То, что мне придется здесь сгинуть, я понял, как только сообразил, за чем охотятся бандиты, для чего я им нужен. Конечно же, отдавать сумку-броню я им не собирался, к тому же это не имело смысла. Так и так они бы меня убили. А так хоть меньше зла будет. Все меньше разрушений принесет визит Леона Джаггера на планету Земля.
Сан Саныч, не торопясь, встал и подошел вплотную ко мне. Он выпустил струю дыма прямо мне в лицо и прижег кончиком сигареты кожу у меня на груди. Неприятно запахло горелым мясом. Я стиснул зубы о боли, но промолчал; Сан Саныч постоял около меня несколько секунд и, заметив, как кожа на месте ожога почти мгновенно заживает, превращаясь в едва заметный розоватый след, так же, не торопясь, сел обратно.
– Так это и есть наш таинственный незнакомец, – прервал наконец тишину Сан Саныч, выпустив вновь струю дыма и закончив разглядывать меня. – Нехорошо получается. Давишь моих людей, как клопов, а я даже не знаю, кто ты таков, человек хороший. Нехорошо получается.
Я, проигнорировав замечание Трежилова, молчал.
– Че ты молчишь, сука! – не выдержал Колян и из всей силы двинул обрезом охотничьего ружья по моим ребрам.
Когда я спустя несколько секунд пришел в себя, то услышал, как Трежилов ласково выговаривает своему подчиненному:
– Ну что ты, Коля. Не хочет человек знакомиться – не надо. А так и до греха недалеко. Так и убить человека можно. А убивать пока не стоит. Он еще нам может сгодиться, этот человечек, – и, уже обращаясь ко мне, добавил: – Если, конечно, вспомнит, куда дел свою сумочку.
Я демонстративно зевнул и, сморщившись от боли, сказал:
– Запамятовал я, уважаемый. Память мне ваши архаровцы вконец отбили. Ничего не помню. Хоть убейте.
– Убьем! Ты не думай, за этим дело не станет, – "успокоил" меня Сан Саныч, – но сперва ты нам сумочку-то отдашь. Это уж точно. И не такие, как ты, тут кололись. А память мы тебе вылечим. Ты не переживай. Мы это враз умеем делать.
Сан Саныч повернулся к Коляну и сказал:
– Коля, проведи сеанс зуботерапии. Возьмика напильничек и подправь товарищу зубки. Что-то мне его прикус не нравится.
Колян незамедлительно схватил валявшийся на верстаке рашпиль и, зло ухмыляясь, направился ко мне.
– Как спилю тебе до десен на хрен все зубы, сразу вспомнишь все. И сумку куда дел, и как дружков моих гасил. Все вспомнишь, сука, – пообещал он мне.

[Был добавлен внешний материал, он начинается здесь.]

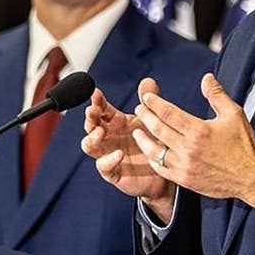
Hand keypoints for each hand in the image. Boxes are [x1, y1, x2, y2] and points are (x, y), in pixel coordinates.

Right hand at [81, 80, 176, 214]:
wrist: (165, 172)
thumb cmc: (156, 144)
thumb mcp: (154, 121)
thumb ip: (149, 103)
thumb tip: (148, 81)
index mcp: (115, 122)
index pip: (101, 108)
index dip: (97, 101)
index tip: (96, 93)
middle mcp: (108, 137)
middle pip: (91, 125)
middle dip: (90, 117)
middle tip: (93, 110)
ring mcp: (107, 154)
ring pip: (89, 145)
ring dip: (92, 137)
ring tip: (100, 131)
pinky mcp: (112, 173)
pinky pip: (104, 166)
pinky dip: (109, 160)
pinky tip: (119, 153)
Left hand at [133, 73, 254, 207]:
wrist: (251, 177)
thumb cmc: (243, 145)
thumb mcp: (234, 114)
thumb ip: (216, 95)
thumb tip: (206, 77)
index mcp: (199, 131)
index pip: (168, 113)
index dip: (154, 103)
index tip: (147, 97)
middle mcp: (189, 149)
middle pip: (158, 129)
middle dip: (146, 117)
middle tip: (139, 109)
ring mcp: (185, 166)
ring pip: (155, 151)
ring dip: (143, 139)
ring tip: (137, 131)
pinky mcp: (185, 179)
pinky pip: (161, 169)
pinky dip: (154, 159)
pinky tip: (151, 152)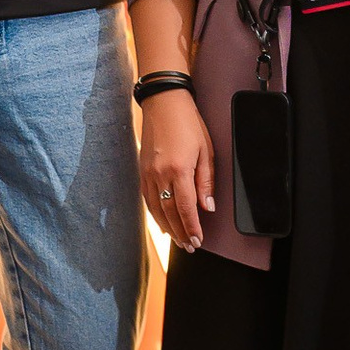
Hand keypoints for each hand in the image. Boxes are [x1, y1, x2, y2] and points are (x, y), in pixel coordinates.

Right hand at [139, 88, 213, 253]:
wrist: (163, 103)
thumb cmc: (188, 123)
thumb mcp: (205, 150)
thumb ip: (205, 181)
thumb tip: (207, 206)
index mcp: (179, 170)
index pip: (186, 208)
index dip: (192, 227)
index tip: (198, 240)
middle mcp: (160, 175)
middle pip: (170, 213)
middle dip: (180, 232)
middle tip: (190, 246)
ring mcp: (148, 173)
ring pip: (156, 209)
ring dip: (168, 227)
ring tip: (178, 240)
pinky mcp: (142, 170)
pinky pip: (148, 199)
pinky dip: (155, 214)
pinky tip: (162, 222)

– Ох, Коля, Коля. Предупреждал я тебя, предупреждал. Так что если чего выйдет – пеняй на себя, – сказал я чуть слышно трежиловцу.
На мгновение в глазах Коляна проскочила искорка страха, но он тут же взял себя в руки. Действительно, что я могу ему сделать, распятый. Распластанный, как прибитая к стене шкура медведя. Я, считай, уже покойник. В таком виде я ему абсолютно неопасен.
И Колян взмахнул напильником. Боль – это еще не самое страшное, что может быть в жизни. Болью при определенном навыке можно управлять. Регулировать, ослаблять, привыкнуть, наконец. Но бывает в жизни то, перед чем вы бессильны. Когда вы пасуете. Когда вы сдаетесь. Когда напильник Коляна почти впился в мой рот, когда я уже приготовился медленно, мучительно умирать, вдруг громко заскрежетала дверь. Колян замер, так и не успев применить свое орудие пыток.
В мастерскую ввалился Витек, тот, что шарил в сумке-броне. Он грубо тащил за волосы девушку. Блондинку с голубыми глазами. Стройную и нежную. Самую красивую и любимую. Мою Майю.